Short problem 1: Decide whether each statement agrees with the Kickfire excerpt below. Answer yes or no, and quote the words of the excerpt that settle it. (a) Bruce Armstrong has a background at Teradata. (b) The MySQL base spends about a billion dollars a year on data warehousing hardware. (c) Oracle said it was buying Sun before Kickfire announced its first systems.
Short problem 2: Please name every unit that the Kickfire excerpt below gives as a basis for measuring the SQL chip's performance.
Short problem 3: Write the next part of the Kickfire excerpt below, picking up right after its final sentence.

Extract:
'''
It’s aiming at the MySQL base that doesn’t buy much software support but does spend about half-a-billion dollars a year on data warehousing hardware.

The world has kinda changed since Kickfire announced its first systems and was scratching its head over why in the world Sun, who owns MySQL, had canceled all its reference arrangements and foresworn any new ones.

That was right before Oracle said it was buying Sun, proposing to turn Sun boxes into Oracle appliances.

Obviously this is a space worth watching. (Ah, the smell of M&A in the morning.)

Anyway, according to Kickfire CEO Bruce Armstrong, a Teradata vet, “The vast majority of data warehouse professionals need affordable high-performance data warehousing at the terabyte-scale, especially given recent reductions in budget. Other vendors who are focused on petabyte-scale data warehouses force users into expensive and resource-intensive technologies. Our breakthrough parallel-processing SQL chip delivers the industry’s best performance per dollar, per watt and per cubic foot. We’re focused on helping the thousands of organizations that would have otherwise deferred projects due to cost.”
'''
Records:
'''
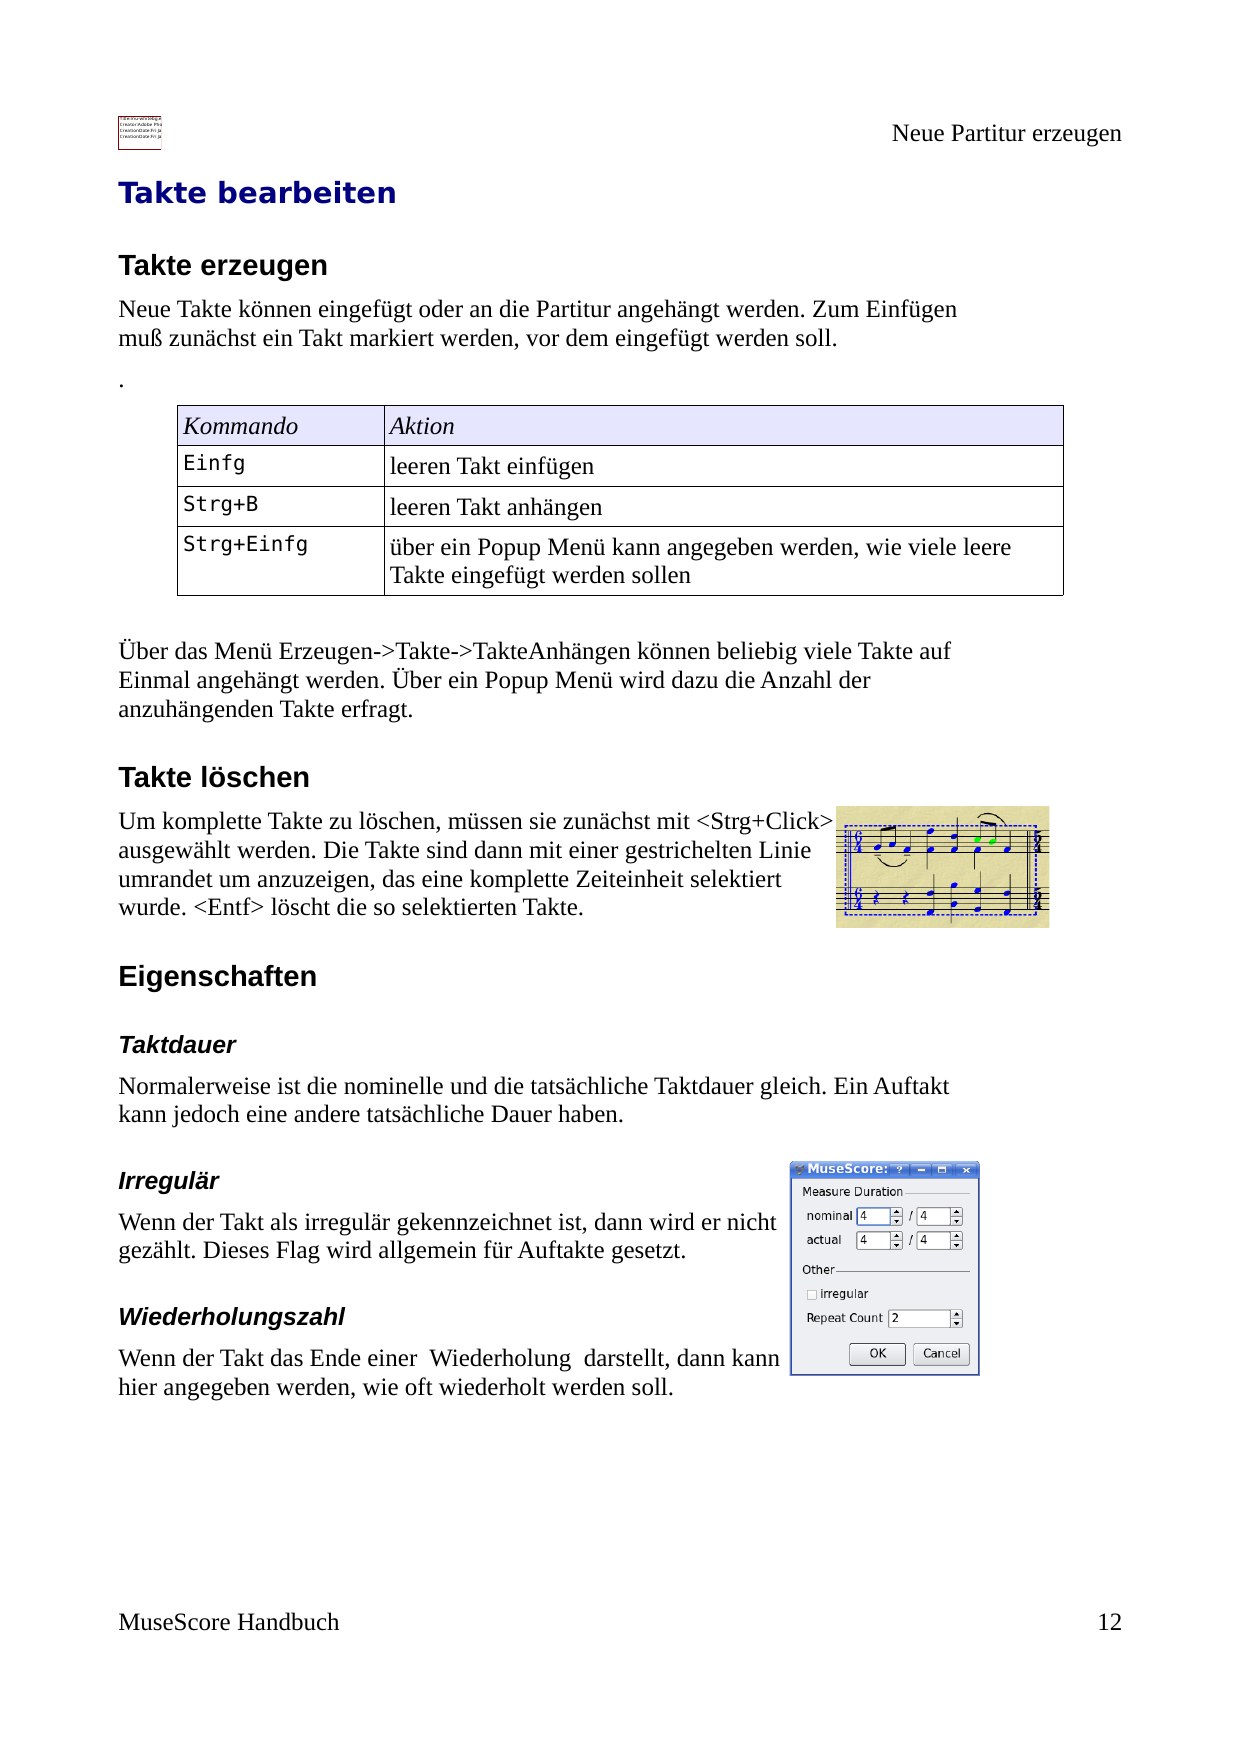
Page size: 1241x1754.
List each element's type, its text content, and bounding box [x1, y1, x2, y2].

subtitle Taktdauer [118, 1030, 1122, 1058]
table_cell Strg+Einfg [178, 527, 384, 595]
table_cell Strg+B [178, 487, 384, 526]
table_cell über ein Popup Menü kann angegeben werden, wie viele leere Takte eingefügt werden sollen [385, 527, 1063, 595]
subtitle Eigenschaften [118, 959, 1122, 992]
table_header Kommando [178, 406, 384, 445]
text Normalerweise ist die nominelle und die tatsächliche Taktdauer gleich. Ein Auftakt kann jedoch eine andere tatsächliche Dauer haben. [118, 1071, 1004, 1128]
subtitle Wiederholungszahl [118, 1302, 789, 1330]
text Wenn der Takt als irregulär gekennzeichnet ist, dann wird er nicht gezählt. Dieses Flag wird allgemein für Auftakte gesetzt. [118, 1207, 789, 1264]
picture [789, 1161, 980, 1376]
table_cell leeren Takt anhängen [385, 487, 1063, 526]
table_cell Einfg [178, 446, 384, 486]
text Wenn der Takt das Ende einer Wiederholung darstellt, dann kann hier angegeben werden, wie oft wiederholt werden soll. [118, 1343, 1004, 1400]
subtitle Irregulär [118, 1166, 789, 1194]
subtitle [980, 1166, 1122, 1194]
text Neue Takte können eingefügt oder an die Partitur angehängt werden. Zum Einfügen muß zunächst ein Takt markiert werden, vor dem eingefügt werden soll. [118, 294, 1004, 351]
picture [836, 806, 1050, 928]
table_header Aktion [385, 406, 1063, 445]
text Über das Menü Erzeugen->Takte->TakteAnhängen können beliebig viele Takte auf Einmal angehängt werden. Über ein Popup Menü wird dazu die Anzahl der anzuhängenden Takte erfragt. [118, 636, 1004, 723]
text . [118, 364, 1004, 393]
table_cell leeren Takt einfügen [385, 446, 1063, 486]
subtitle Takte löschen [118, 760, 1122, 794]
subtitle Takte erzeugen [118, 248, 1122, 281]
subtitle Takte bearbeiten [118, 176, 1122, 210]
text Um komplette Takte zu löschen, müssen sie zunächst mit <Strg+Click> ausgewählt werden. Die Takte sind dann mit einer gestrichelten Linie umrandet um anzuzeigen, das eine komplette Zeiteinheit selektiert wurde. <Entf> löscht die so selektierten Takte. [118, 806, 836, 921]
subtitle [980, 1302, 1122, 1330]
'''
Response 1:
(a) Yes: "Kickfire CEO Bruce Armstrong, a Teradata vet"
(b) No: "about half-a-billion dollars a year on data warehousing hardware"
(c) No: "That was right before Oracle said it was buying Sun"

Response 2: Per dollar, per watt, and per cubic foot.

Response 3:
Kickfire claims as new customers Mindspark, the IAC division, and LiveRail, a rising star in the video ad server market and a MySQL devotee. It says it’s increased their data warehouse performance by up to 500 times.

“Enterprise customers that need to increase performance, but don’t want to spend another million dollars to do it,” Armstrong chirped.

Kickfire’s also got Clear Peak, the technology consultancy whose managers include Teradata founder Jerry Modes as well as Ernst & Young, Nikon, Cigna, AT&T, Dish Network, Comcast and Feed the Children.

Besides being the lowest-cost appliance on the market, Kickfire claims its new high-performance 3000 series is the fastest to deploy – less than a day because of a streamlined Migration Wizard that moves data from the source by pointing-and-clicking and a faster Loader.

Besides increased capacity, it also includes more enterprise-class features such as high-availability, query-while-load and a RAID card for external storage.

The 2000 Series, wheeled out in the spring, was limited to on-board storage and up to 2.4TB of disk compared to the 3000’s 14.4TB of disk.

The 2000, which starts at $32k, was meant for test, development and small data warehouses. The 3000, which starts at $150k, or $10k a terabyte, is aimed at mid-range data warehouses.

IDC says two-thirds of all data warehouses are in the sub-5TB range and that MySQL is the third most frequently used database for data warehousing. There are 12 million active MySQL installations, roughly 25% of which are doing data warehousing. However, the low end is not only price-sensitive, it typically lacks warehousing expertise or IT resources.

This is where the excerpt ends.